* WORK TO COMPLETE
1) Quote the part of the trope list between "Jeff: This place" and "on the roof.", inclusive.
2) According to the trope list, why do Pierce and Gilbert start to bond by the end, even though they initially could not stand each other? Answer in one to three sentences.

* ARTICLE
◆ ◆ ◆ ◆ ◆

Tropes appearing in this episode of Community include:

 Shirley: No witnesses! Grab everything you can carry. I'll check upstairs for any more family. Don't give me that look; these are your loose ends, I just tie them up.

 Abed: "After you've squandered the last of your savings, I'll watch you writhe, penniless, in the gutter, through a telescope in the penthouse office of Hawthorne Tower." You can leave notes. This game is incredible.

  • Collapsing Lair: Hawkthrone Castle.
  • Crazy Jealous Guy: Troy's jealous that Hilda can have Abed's babies, but he can't.
  • Crazy Awesome: Abed decides to stay with Hilda and finds out he can have children with her, who he can command to do anything. Hilarity Ensues.
    • And then there's the final battle with Pierce's father, which involves shooting Abed's children at a giant rock monsters legs so they can pickaxe it to death, Troy and Abed shooting lava at it out of golden mechs, Shirley piloting a helicopter against it, and Pierce riding an atomic bomb.
  • Crazy Cat Lady: Britta.

 Jeff: This place is twenty cat turds and a Pixies poster away from being your apartment.

 Britta: Die, racism!

 Britta: Here's the thing about women, Jeff. We don't hack and slash our way through life, because we're one with life.


Annie: Help me hide the body!

  • The Dev Team Thinks of Everything: About what you'd expect from a game that's been continuously developed with presumably very strong funding for over thirty years, to be played whenever the producer dies.
  • Digitized Sprites: The game automatically digitizes the group into avatars.
  • Driven to Suicide: Pierce tries to suffocate himself by burying himself alive, believing he can't win the inheritance. Partly Played for Laughs since this is occurring in a video game.
  • Egopolis: The village turns into this after Abed takes it over, including a giant fortress with a statue of his face on the roof.
  • Escort Mission: Turns into one of these as the other study groups member have to protect Pierce and get him to Hawkthorne Castle.
  • Lava Adds Awesome: "Troy and Abed shooting laaaaa-VA!"
  • Fetch Quest: The White Crystal.
  • Fire-Forged Friends: Of a sort; Pierce and Gilbert initially clearly cannot stand each other, but by the end -- after learning that they're half-brothers who both had to suffer the abuse of their father -- are clearly starting to bond with each other.
  • Foreshadowing:
    • In the blacksmith's house, there's a picture of Hilda on the wall.
    • Pierce's conversation with Gilbert at the beginning of the episode. At one point Pierce refers to Gilbert as 'soul brother'. He doesn't suspect at the time, but this turns out to be more true than he realizes...
    • When the study group first arrives at the gaming centre, Gilbert initially appears by suddenly announcing himself and startlingly the study group. He keeps doing this in the video game, but is a lot more malevolent each time.
  • Four Eyes, Zero Soul: Lawson, subverted. Seems like a villain at first, but as it turns out he's just a nice guy who becomes crazy when it comes to his estranged dad. He even takes the group out for drinks after the game's done.

◆ ◆ ◆ ◆ ◆

* DATA LISTING
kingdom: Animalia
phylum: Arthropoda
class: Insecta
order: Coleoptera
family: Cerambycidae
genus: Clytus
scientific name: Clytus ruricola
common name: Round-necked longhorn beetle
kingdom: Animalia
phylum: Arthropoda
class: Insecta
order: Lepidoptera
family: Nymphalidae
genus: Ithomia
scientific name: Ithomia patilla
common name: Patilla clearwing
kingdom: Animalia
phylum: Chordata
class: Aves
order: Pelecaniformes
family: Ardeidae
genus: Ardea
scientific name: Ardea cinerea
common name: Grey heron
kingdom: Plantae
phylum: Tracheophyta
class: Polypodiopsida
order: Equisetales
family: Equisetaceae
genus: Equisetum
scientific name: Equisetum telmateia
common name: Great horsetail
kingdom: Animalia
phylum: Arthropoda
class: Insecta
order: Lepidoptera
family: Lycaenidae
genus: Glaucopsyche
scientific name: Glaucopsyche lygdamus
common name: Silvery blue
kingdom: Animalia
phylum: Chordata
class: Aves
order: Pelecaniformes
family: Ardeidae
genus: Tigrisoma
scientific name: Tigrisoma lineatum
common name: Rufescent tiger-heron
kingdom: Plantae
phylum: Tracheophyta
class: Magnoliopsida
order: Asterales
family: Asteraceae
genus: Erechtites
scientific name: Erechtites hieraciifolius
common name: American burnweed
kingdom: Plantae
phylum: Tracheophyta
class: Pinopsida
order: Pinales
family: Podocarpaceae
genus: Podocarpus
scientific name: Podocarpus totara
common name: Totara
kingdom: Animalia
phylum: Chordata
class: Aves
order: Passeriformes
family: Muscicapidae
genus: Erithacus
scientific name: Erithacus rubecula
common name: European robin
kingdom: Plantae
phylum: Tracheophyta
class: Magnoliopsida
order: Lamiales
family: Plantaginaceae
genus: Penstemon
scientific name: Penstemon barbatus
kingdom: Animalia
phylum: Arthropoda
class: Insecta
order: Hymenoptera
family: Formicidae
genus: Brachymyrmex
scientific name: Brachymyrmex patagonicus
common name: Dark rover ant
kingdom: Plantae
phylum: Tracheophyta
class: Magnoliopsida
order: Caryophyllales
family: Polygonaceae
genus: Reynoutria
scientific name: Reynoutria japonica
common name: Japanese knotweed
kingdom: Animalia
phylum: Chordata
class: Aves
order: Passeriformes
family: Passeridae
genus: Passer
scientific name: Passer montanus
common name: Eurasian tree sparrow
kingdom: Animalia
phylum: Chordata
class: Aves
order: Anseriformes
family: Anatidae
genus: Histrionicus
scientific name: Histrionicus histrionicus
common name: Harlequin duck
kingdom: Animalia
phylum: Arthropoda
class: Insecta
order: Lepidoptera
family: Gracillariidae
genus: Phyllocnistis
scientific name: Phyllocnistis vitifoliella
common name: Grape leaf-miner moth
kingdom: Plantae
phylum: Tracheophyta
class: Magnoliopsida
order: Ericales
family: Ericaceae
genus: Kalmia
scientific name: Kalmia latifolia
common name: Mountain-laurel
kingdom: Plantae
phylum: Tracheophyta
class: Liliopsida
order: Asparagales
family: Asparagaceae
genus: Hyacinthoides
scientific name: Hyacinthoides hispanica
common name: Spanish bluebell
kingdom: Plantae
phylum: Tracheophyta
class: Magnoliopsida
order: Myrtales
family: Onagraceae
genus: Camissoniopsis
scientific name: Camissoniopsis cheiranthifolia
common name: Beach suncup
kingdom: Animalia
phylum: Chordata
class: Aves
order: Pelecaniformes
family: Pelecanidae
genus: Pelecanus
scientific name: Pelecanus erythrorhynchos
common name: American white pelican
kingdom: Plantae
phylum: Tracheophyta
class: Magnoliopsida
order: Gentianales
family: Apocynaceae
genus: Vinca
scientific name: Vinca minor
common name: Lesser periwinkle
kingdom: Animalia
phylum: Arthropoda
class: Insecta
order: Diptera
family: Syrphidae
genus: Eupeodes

◆ ◆ ◆ ◆ ◆

* THE RESULTS
1)
Jeff: This place is twenty cat turds and a Pixies poster away from being your apartment.

 Britta: Die, racism!

 Britta: Here's the thing about women, Jeff. We don't hack and slash our way through life, because we're one with life.


Annie: Help me hide the body!

  • The Dev Team Thinks of Everything: About what you'd expect from a game that's been continuously developed with presumably very strong funding for over thirty years, to be played whenever the producer dies.
  • Digitized Sprites: The game automatically digitizes the group into avatars.
  • Driven to Suicide: Pierce tries to suffocate himself by burying himself alive, believing he can't win the inheritance. Partly Played for Laughs since this is occurring in a video game.
  • Egopolis: The village turns into this after Abed takes it over, including a giant fortress with a statue of his face on the roof.

2) They learn that they are half-brothers who both had to suffer the abuse of their father.